Each row is encoded as a (Key, Value) pair according to the following rules:
Key: tablePrefix{TableID}_recordPrefixSep{RowID}
Value: [col1, col2, col3, col4]
Copy the code
Suppose our tablePrefix is constant character t,recordPrefixSep is constant character R, our tableId is 1,rowID is our primary key here assume 100, if there is a user table data as follows:
Key: t1_r100
Value: [100, "zhangsan"]
Copy the code
If our primary key is an integer, then the above can also be regarded as our primary key index. If our primary key is not an integer, or if our primary key is unique, the code is as follows:
Key: tablePrefix{tableID}_indexPrefixSep{indexID}_indexedColumnsValue
Value: RowID
Copy the code
IndexId is the ID assigned by TIDB to each index. Therefore, in the above case, only one indexedColumnsValue can be unique. If the index is not unique, we can have:
Key: tablePrefix{tableID}_indexPrefixSep{indexID}_indexedColumnsValue_rowId
Value: null
Copy the code
An indexedColumnsValue can have multiple rows of data. Therefore, the index of the data in our region is not combined with the data of the region, but has its own region fragment. Similarly, when we query data, we need to rely on our TIDB-server to figure out what index we should use. RowId is first queried based on index data and then our corresponding data is queried based on rowId.
conclusion
Whether it is TIDB or distributed database, there are many knowledge to learn, the above is just to do some rough analysis of TIDB, if you want to learn you can look at some of the following information:
- Pingcap document: docs.pingcap.com. Ping Cap document is one of the best documents I have ever seen. It is not a document, but a knowledge base of articles.
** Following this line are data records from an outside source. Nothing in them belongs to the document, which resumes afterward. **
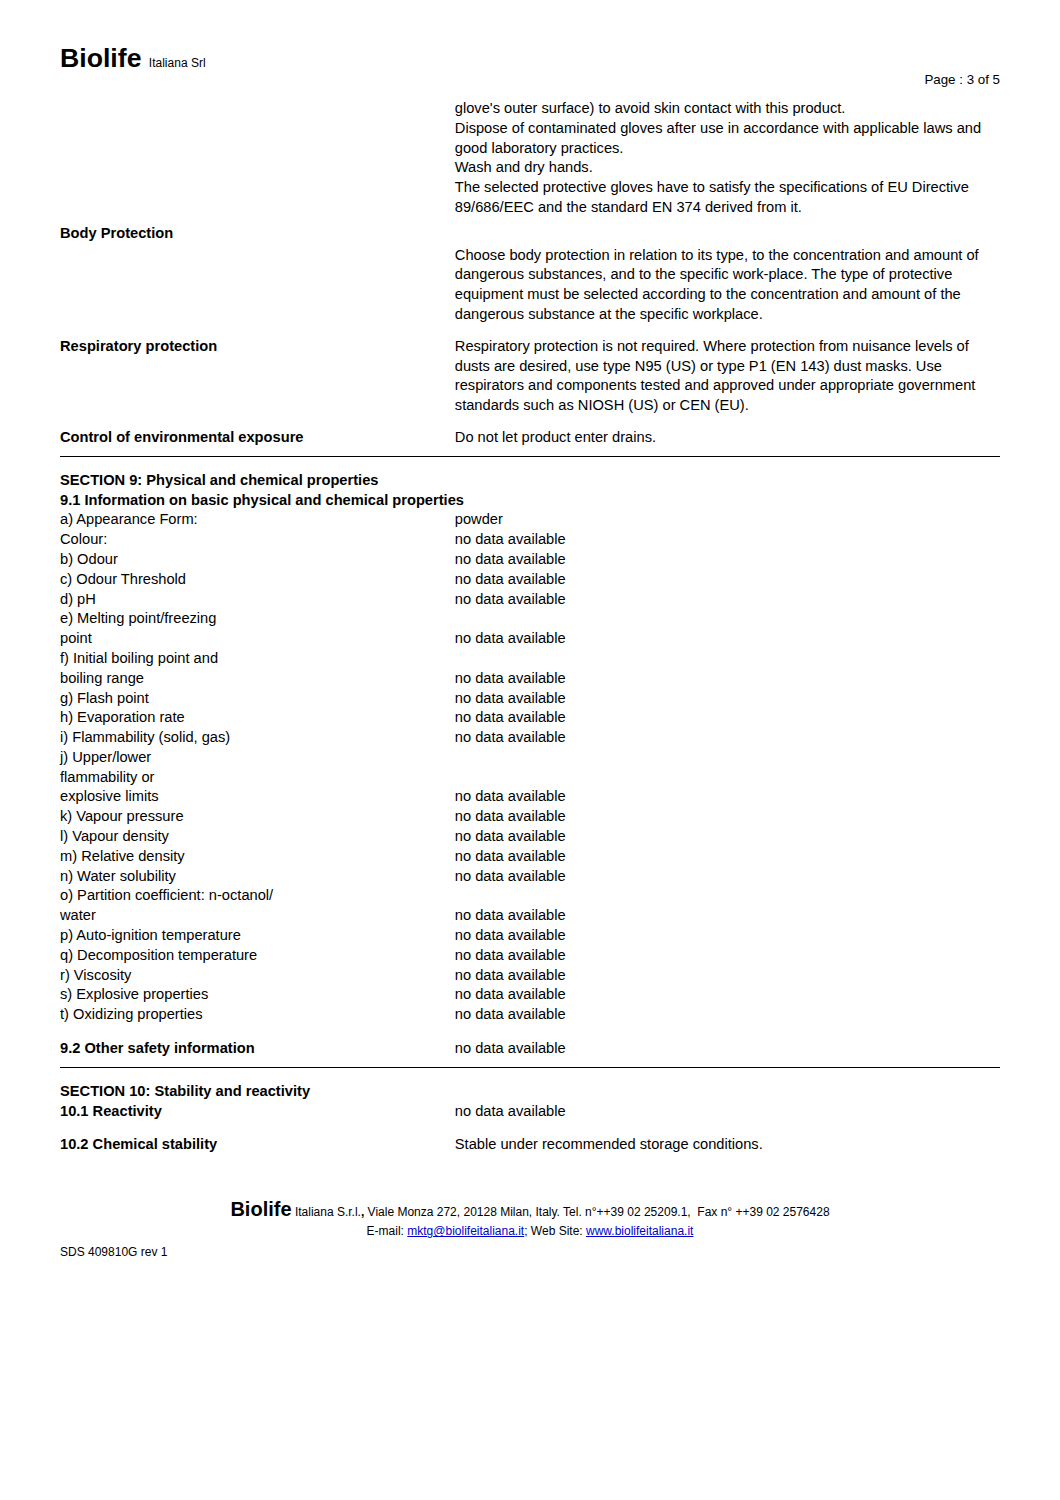Biolife Italiana Srl
Page : 3 of 5
glove's outer surface) to avoid skin contact with this product.
Dispose of contaminated gloves after use in accordance with applicable laws and good laboratory practices.
Wash and dry hands.
The selected protective gloves have to satisfy the specifications of EU Directive 89/686/EEC and the standard EN 374 derived from it.
Body Protection
Choose body protection in relation to its type, to the concentration and amount of dangerous substances, and to the specific work-place. The type of protective equipment must be selected according to the concentration and amount of the dangerous substance at the specific workplace.
Respiratory protection
Respiratory protection is not required. Where protection from nuisance levels of dusts are desired, use type N95 (US) or type P1 (EN 143) dust masks. Use respirators and components tested and approved under appropriate government standards such as NIOSH (US) or CEN (EU).
Control of environmental exposure
Do not let product enter drains.
SECTION 9: Physical and chemical properties
9.1 Information on basic physical and chemical properties
a) Appearance Form:
powder
Colour:
no data available
b) Odour
no data available
c) Odour Threshold
no data available
d) pH
no data available
e) Melting point/freezing
point
no data available
f) Initial boiling point and
boiling range
no data available
g) Flash point
no data available
h) Evaporation rate
no data available
i) Flammability (solid, gas)
no data available
j) Upper/lower
flammability or
explosive limits
no data available
k) Vapour pressure
no data available
l) Vapour density
no data available
m) Relative density
no data available
n) Water solubility
no data available
o) Partition coefficient: n-octanol/
water
no data available
p) Auto-ignition temperature
no data available
q) Decomposition temperature
no data available
r) Viscosity
no data available
s) Explosive properties
no data available
t) Oxidizing properties
no data available
9.2 Other safety information
no data available
SECTION 10: Stability and reactivity
10.1 Reactivity
no data available
10.2 Chemical stability
Stable under recommended storage conditions.
Biolife Italiana S.r.l., Viale Monza 272, 20128 Milan, Italy. Tel. n°++39 02 25209.1, Fax n° ++39 02 2576428
E-mail: mktg@biolifeitaliana.it; Web Site: www.biolifeitaliana.it
SDS 409810G rev 1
- Geek Time “Distributed Database” : Geek Time has a course called distributed database, which is not limited to TIDB, but mainly explains various knowledge of distributed database, and will list distributed database in the market for comparison.
- “Inside database System” : Douban score 8.5, this book explains a lot of basic knowledge of database theory, whether on distributed database or stand-alone database will be used, a little difficult, but there will be a lot of harvest.
If you find this article helpful to you, your attention and forwarding will be my biggest support.